[Records from a data collection]

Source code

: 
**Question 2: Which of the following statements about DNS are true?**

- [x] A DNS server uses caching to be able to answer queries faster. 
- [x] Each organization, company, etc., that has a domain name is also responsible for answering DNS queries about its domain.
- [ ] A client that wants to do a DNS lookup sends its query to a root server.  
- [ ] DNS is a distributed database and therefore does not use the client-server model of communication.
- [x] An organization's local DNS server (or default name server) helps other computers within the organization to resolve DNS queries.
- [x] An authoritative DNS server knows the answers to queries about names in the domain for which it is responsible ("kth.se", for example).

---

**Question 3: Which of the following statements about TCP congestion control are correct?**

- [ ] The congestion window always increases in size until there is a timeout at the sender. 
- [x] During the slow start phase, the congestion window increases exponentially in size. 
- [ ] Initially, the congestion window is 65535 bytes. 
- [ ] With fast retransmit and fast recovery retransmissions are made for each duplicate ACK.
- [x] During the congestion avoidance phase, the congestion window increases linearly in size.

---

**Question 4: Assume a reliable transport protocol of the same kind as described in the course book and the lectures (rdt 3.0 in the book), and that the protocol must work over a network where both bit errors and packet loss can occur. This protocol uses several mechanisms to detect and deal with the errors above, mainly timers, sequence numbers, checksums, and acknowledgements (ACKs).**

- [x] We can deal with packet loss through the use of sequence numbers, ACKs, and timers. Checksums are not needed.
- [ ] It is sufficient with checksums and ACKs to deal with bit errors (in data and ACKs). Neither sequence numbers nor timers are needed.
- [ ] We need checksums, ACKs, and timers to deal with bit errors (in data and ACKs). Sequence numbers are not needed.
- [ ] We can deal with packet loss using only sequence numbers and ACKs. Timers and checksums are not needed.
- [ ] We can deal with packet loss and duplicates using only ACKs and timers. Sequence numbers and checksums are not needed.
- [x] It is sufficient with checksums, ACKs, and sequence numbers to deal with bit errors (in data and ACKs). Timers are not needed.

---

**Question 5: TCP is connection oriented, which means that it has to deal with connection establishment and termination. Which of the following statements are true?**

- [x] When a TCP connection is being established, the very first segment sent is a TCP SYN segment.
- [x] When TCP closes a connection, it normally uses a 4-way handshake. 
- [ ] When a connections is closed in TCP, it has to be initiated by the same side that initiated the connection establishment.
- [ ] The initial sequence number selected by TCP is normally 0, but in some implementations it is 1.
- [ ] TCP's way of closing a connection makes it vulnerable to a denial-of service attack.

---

AIM OF THE EXERCISE: If a line of the entries above includes the word "sufficient", count it; then state the total and nothing else.

SOLVED EXERCISE: 2